LPs stepping back from secondaries going into 2018

Despite buoyant fundraising, the number of LPs actively investing in secondaries funds fell from last year, according to a survey by Probitas Partners.

One quarter of limited partners are not involved in the secondaries market going into next year, according to a survey by placement agent Probitas Partners.

In the firm’s Private Equity Institutional Investor Trends for 2018, 26 percent of respondents say they “are not active in secondaries in any manner”, up from 17 percent in last year’s survey.

Probitas managing director Kelly DePonte believes that although complex deals can offer attractive returns, their complexity as well as the scrutiny they have drawn from the US Securities and Exchange Commission have suppressed a notable increase in deal volume.
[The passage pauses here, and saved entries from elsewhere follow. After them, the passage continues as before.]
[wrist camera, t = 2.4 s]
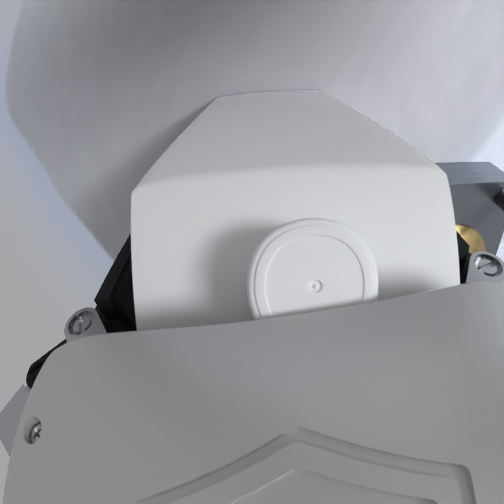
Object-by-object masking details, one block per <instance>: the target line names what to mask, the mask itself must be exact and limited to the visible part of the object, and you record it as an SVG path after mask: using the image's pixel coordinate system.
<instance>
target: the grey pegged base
mask: <svg viewBox="0 0 504 504" xmlns="http://www.w3.org/2000/svg"><path fill="white" fill-rule="evenodd" d="M435 164H436V165H437V166H438V167H439V168H441V169H442V170H443V171H444V172H445V173H446V175H447V178H448V183H449V187H450V193H451V198H452V204H453V211H454V218H455V225H456V231H457V232H458V233H459V234H460V235H461V237H462V238H463V239H464V240H465V241H466V242H467V243H468V245H469V246H470V247H469V252H470V253H471V255H472V254H474V253H475V252H478V251H485V252H489V253H492V254H494V255H496V253H497V250H498V247H499V244H500V241H501V238H502V234H503V231H504V172H503V171H501V170H500V169H499V168H497V167H496V166H494V165H493V164H492V163H490V162H456V163H435Z"/></svg>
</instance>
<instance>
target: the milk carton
mask: <svg viewBox="0 0 504 504" xmlns="http://www.w3.org/2000/svg"><path fill="white" fill-rule="evenodd" d="M131 258H132V279H133V294H134V306H135V317H136V327H137V331H140V330H157V329H171V328H183V327H195V326H206V325H216V324H226V323H236V322H245V321H253V320H261V319H269V318H277V317H284V316H291V315H298V314H305V313H312V312H318V311H325V310H331V309H337V308H343V307H349V306H354V305H360V304H365V303H371V302H376V301H381V300H387V299H392V298H397V297H402V296H406V295H411V294H416V293H421V292H425V291H430V290H434V289H439V288H444V287H449V286H454V285H459V284H460V271H459V255H458V244H457V234H456V225H455V218H454V211H453V204H452V198H451V193H450V187H449V183H448V178H447V175H446V173H445V172H444V171H443V170H442V169H441V168H439V167H438V166H437V165H436V164H435V163H434V162H432V161H431V160H430V159H429V158H428V157H426V156H425V155H424V154H422V153H421V152H420V151H418V150H417V149H416V148H414V147H413V146H411V145H410V144H409V143H407V142H406V141H404V140H403V139H401V138H400V137H398V136H397V135H395V134H394V133H392V132H391V131H389V130H388V129H386V128H385V127H383V126H382V125H380V124H378V123H377V122H375V121H374V120H372V119H370V118H369V117H367V116H365V115H364V114H362V113H360V112H359V111H357V110H355V109H353V108H352V107H350V106H348V105H346V104H345V103H343V102H341V101H339V100H337V99H335V98H334V97H332V96H330V95H328V94H326V93H324V92H322V91H319V90H297V91H275V92H260V93H248V94H238V95H229V96H222V97H217V98H216V99H215V100H214V101H213V102H211V103H210V104H209V105H208V106H207V107H206V108H205V109H204V110H203V111H202V112H201V113H200V114H199V115H198V116H197V117H196V118H195V119H194V120H193V122H192V123H191V124H190V125H189V126H188V127H187V128H186V129H185V130H184V131H183V132H182V133H181V134H180V135H179V136H178V137H177V138H176V140H175V141H174V142H173V143H172V144H171V145H170V146H169V147H168V148H167V149H166V151H165V152H164V153H163V154H162V155H161V156H160V157H159V159H158V160H157V161H156V162H155V163H154V164H153V166H152V167H151V168H150V169H149V170H148V172H147V173H146V174H145V175H144V177H143V178H142V179H141V180H140V182H139V183H138V184H137V186H136V187H135V189H134V190H133V192H132V194H131Z"/></svg>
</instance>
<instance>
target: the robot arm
mask: <svg viewBox="0 0 504 504" xmlns="http://www.w3.org/2000/svg"><path fill="white" fill-rule="evenodd" d="M456 234H457V244H458V255H459V271H460V284H459V285H454V286H449V287H444V288H439V289H434V290H430V291H425V292H421V293H416V294H411V295H406V296H402V297H397V298H392V299H387V300H381V301H376V302H371V303H365V304H360V305H354V306H349V307H343V308H337V309H331V310H325V311H318V312H312V313H305V314H298V315H291V316H284V317H277V318H269V319H261V320H253V321H245V322H236V323H226V324H216V325H206V326H195V327H183V328H171V329H157V330H140V331H137V327H136V317H135V306H134V294H133V279H132V258H131V234H130V235H129V237H128V239H127V240H126V242H125V244H124V246H123V247H122V249H121V251H120V253H119V254H118V256H117V258H116V260H115V262H114V263H113V265H112V267H111V269H110V271H109V273H108V274H107V276H106V278H105V280H104V282H103V284H102V286H101V288H100V290H99V292H98V294H97V295H96V298H95V299H94V301H95V303H96V304H97V306H96V308H95V309H93V308H84V309H81V310H79V311H77V312H76V313H74V314H73V315H72V316H71V317H70V318H69V320H68V321H67V323H66V325H65V328H64V333H65V336H66V339H65V340H64V341H62V342H61V343H60V344H58V345H57V346H56V347H54V348H53V349H52V350H50V351H49V352H48V353H46V354H45V355H44V356H42V357H41V358H40V359H38V360H37V361H36V362H34V363H33V364H32V365H31V366H30V368H29V371H28V373H27V377H26V381H27V386H24V385H22V386H21V388H20V389H19V390H18V391H17V392H16V394H15V395H14V396H13V397H12V399H11V400H10V401H9V402H8V404H7V405H6V406H5V407H4V409H3V410H2V412H1V413H0V439H1V441H2V443H3V445H4V447H5V449H6V451H7V452H8V454H9V456H10V460H9V465H8V470H7V476H6V483H5V489H4V498H3V504H504V263H503V261H502V260H501V259H500V258H498V257H497V256H496V255H494V254H492V253H489V252H485V251H478V252H475V253H474V254H472V255H471V253H470V252H469V247H470V246H469V245H468V243H467V242H466V241H465V240H464V239H463V238H462V237H461V235H460V234H459V233H458V232H457V231H456Z"/></svg>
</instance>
He also believes that lumpy fundraising this year created a somewhat misleading picture of the market.

“Fundraising for secondaries is up again this year but that has really been driven by three well-regarded, long-lived managers that a number of investors see as core holdings,” DePonte told Secondaries Investor. “I’m not sure interest this year was truly widespread, and on the basis of this survey it won’t be widespread in 2018.”

The number of LPs who actively invest in secondaries funds fell to 44 percent from 48 percent the year before. Activity for LPs directly acquiring stakes in funds weakened, as well, to 37 percent from 43 percent.

Direct secondaries had a slight increase in popularity, with 19 percent of LPs expressing an interest in acquiring direct positions in companies on the secondaries market, compared with 12 percent last year.

The survey attracted 98 institutional investors, with fund of funds managers (28 percent), insurance companies (15 percent), advisors (15 percent) and public pensions (14 percent) making up the bulk of respondents.

North America accounted for 53 percent of responses, the UK 22 percent and Asia 16 percent.